Task set:
1. According to the pandas thread on dropping duplicates, why should apply be avoided where possible?
2. Please pick up the pandas thread on dropping duplicates where it stops and keep writing it.

I have a dataframe with repeat values in column A. I want to drop duplicates, keeping the row with the highest value in column B.
So this:
A B
1 10
1 20
2 30
2 40
3 10
Should turn into this:
A B
1 20
2 40
3 10
I'm guessing there's probably an easy way to do this—maybe as easy as sorting the DataFrame before dropping duplicates—but I don't know groupby's internal logic well enough to figure it out. Any suggestions?
This takes the last. Not the maximum though:
In [10]: df.drop_duplicates(subset='A', keep="last")
Out[10]:
A B
1 1 20
3 2 40
4 3 10
You can do also something like:
In [12]: df.groupby('A', group_keys=False).apply(lambda x: x.loc[x.B.idxmax()])
Out[12]:
A B
A
1 1 20
2 2 40
3 3 10
The top answer is doing too much work and looks to be very slow for larger data sets. apply is slow and should be avoided if possible. ix is deprecated and should be avoided as well.
df.sort_values('B', ascending=False).drop_duplicates('A').sort_index()
A B
1 1 20
3 2 40
4 3 10
Or simply group by all the other columns and take the max of the column you need. df.groupby('A', as_index=False).max()
Simplest solution:
To drop duplicates based on one column:
df = df.drop_duplicates('column_name', keep='last')

Raw records:
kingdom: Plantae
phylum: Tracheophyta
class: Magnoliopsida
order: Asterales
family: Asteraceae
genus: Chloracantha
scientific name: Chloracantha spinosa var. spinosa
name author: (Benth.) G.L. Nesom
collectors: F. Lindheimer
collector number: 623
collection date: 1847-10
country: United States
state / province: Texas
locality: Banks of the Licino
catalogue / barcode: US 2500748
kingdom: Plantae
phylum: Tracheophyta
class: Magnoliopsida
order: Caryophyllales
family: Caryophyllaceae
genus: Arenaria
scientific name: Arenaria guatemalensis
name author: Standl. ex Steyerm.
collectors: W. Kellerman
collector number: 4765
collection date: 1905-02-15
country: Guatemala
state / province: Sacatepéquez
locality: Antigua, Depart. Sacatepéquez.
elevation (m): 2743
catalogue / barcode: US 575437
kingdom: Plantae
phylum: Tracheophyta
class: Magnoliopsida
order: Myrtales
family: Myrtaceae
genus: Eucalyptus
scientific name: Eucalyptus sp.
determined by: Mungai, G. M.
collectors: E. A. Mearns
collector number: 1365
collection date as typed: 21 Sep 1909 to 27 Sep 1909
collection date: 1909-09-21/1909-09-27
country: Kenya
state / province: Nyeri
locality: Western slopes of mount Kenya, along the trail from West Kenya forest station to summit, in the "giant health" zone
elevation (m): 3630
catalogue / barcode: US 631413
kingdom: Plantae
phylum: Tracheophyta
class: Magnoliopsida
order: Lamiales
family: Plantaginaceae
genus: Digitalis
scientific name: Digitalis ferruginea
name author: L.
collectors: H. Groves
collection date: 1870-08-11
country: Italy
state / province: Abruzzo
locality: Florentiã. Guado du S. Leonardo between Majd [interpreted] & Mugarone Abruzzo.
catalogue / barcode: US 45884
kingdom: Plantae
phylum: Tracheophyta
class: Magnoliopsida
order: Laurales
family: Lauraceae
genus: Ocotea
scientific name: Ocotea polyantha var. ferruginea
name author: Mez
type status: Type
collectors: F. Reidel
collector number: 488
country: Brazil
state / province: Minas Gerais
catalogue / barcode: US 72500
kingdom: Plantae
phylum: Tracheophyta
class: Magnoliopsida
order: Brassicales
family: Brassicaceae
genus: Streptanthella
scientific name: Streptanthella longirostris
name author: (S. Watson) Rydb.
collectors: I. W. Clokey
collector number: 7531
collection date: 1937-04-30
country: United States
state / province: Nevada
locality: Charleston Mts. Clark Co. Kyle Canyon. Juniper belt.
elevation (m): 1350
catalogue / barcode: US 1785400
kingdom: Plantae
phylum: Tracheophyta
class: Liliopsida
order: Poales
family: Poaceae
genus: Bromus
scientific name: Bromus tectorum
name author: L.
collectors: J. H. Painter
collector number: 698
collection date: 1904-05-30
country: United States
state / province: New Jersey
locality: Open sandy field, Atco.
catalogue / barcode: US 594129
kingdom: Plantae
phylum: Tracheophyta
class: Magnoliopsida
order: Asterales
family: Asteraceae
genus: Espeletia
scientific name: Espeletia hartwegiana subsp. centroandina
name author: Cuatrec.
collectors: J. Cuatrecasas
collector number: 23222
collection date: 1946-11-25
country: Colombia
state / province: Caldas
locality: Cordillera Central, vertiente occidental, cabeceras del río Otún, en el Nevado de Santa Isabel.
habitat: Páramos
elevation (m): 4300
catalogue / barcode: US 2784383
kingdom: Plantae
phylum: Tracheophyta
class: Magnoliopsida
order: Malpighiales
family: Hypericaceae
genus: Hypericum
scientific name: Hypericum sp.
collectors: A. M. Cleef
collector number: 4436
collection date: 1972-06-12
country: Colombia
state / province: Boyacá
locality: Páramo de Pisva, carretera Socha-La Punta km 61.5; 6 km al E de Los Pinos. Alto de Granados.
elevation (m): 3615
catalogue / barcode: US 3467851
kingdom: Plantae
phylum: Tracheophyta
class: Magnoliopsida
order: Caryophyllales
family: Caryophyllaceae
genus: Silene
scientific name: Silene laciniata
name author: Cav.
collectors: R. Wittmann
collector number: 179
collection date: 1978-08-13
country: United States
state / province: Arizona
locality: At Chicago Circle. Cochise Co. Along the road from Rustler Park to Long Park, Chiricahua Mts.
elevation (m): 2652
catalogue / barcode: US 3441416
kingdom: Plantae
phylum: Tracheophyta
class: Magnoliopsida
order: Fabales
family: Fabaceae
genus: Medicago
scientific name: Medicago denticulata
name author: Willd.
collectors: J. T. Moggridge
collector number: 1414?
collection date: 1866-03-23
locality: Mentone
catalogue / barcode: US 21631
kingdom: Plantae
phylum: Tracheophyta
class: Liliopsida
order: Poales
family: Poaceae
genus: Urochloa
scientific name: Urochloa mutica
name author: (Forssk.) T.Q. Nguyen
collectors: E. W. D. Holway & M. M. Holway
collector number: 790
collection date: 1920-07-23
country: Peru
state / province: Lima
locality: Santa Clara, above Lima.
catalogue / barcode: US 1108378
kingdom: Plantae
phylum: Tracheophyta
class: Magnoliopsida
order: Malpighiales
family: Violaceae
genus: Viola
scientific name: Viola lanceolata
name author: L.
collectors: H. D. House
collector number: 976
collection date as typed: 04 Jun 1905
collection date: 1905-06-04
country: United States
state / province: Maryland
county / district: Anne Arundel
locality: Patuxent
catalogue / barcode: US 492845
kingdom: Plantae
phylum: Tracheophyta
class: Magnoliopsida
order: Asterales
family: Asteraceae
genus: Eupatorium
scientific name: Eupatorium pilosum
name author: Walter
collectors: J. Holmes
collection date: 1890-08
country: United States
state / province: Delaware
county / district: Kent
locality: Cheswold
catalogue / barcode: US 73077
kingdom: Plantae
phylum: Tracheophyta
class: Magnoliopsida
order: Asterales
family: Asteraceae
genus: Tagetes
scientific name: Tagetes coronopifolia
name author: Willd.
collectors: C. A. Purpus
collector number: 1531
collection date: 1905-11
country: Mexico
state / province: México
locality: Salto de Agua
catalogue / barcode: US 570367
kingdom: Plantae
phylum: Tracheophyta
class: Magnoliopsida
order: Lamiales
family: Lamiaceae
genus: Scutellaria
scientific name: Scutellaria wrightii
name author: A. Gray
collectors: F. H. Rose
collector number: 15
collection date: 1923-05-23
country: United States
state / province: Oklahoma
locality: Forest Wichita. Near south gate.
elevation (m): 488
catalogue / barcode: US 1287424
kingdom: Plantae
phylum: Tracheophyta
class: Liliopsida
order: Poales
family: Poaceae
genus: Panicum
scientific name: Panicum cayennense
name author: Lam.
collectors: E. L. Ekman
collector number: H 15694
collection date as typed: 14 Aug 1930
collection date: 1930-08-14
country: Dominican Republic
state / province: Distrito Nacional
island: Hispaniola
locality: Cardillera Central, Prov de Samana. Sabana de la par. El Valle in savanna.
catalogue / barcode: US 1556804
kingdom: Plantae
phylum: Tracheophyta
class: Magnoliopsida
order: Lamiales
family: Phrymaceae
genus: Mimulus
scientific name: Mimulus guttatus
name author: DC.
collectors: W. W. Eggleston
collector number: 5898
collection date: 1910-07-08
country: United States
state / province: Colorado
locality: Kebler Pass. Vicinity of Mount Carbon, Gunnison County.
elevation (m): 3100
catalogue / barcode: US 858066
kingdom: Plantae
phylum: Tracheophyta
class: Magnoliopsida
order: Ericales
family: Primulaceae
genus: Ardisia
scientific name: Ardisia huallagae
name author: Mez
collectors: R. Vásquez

Answers by task:
1. Because apply is slow.

2.
To drop duplicates based on multiple columns:
df = df.drop_duplicates(['col_name1','col_name2','col_name3'], keep='last')
I would sort the dataframe first with Column B descending, then drop duplicates for Column A and keep first
df = df.sort_values(by='B', ascending=False)
df = df.drop_duplicates(subset='A', keep="first")
without any groupby
Try this:
df.groupby(['A']).max()
I was brought here by a link from a duplicate question.
For just two columns, wouldn't it be simpler to do:
df.groupby('A')['B'].max().reset_index()
And to retain a full row (when there are more columns, which is what the "duplicate question" that brought me here was asking):
df.loc[df.groupby(...)[column].idxmax()]
For example, to retain the full row where 'C' takes its max, for each group of ['A', 'B'], we would do:
out = df.loc[df.groupby(['A', 'B')['C'].idxmax()]
When there are relatively few groups (i.e., lots of duplicates), this is faster than the drop_duplicates() solution (less sorting):
Setup:
n = 1_000_000
df = pd.DataFrame({
'A': np.random.randint(0, 20, n),
'B': np.random.randint(0, 20, n),
'C': np.random.uniform(size=n),
'D': np.random.choice(list('abcdefghijklmnopqrstuvwxyz'), size=n),
})
(Adding sort_index() to ensure equal solution):
%timeit df.loc[df.groupby(['A', 'B'])['C'].idxmax()].sort_index()
# 101 ms ± 98.7 µs per loop (mean ± std. dev. of 7 runs, 10 loops each)
%timeit df.sort_values(['C', 'A', 'B'], ascending=False).drop_duplicates(['A', 'B']).sort_index()
# 667 ms ± 784 µs per loop (mean ± std. dev. of 7 runs, 1 loop each)
Easiest way to do this:
# First you need to sort this DF as Column A as ascending and column B as descending
# Then you can drop the duplicate values in A column
# Optional - you can reset the index and get the nice data frame again
# I'm going to show you all in one step.
d = {'A': [1,1,2,3,1,2,3,1], 'B': [30, 40,50,42,38,30,25,32]}
df = pd.DataFrame(data=d)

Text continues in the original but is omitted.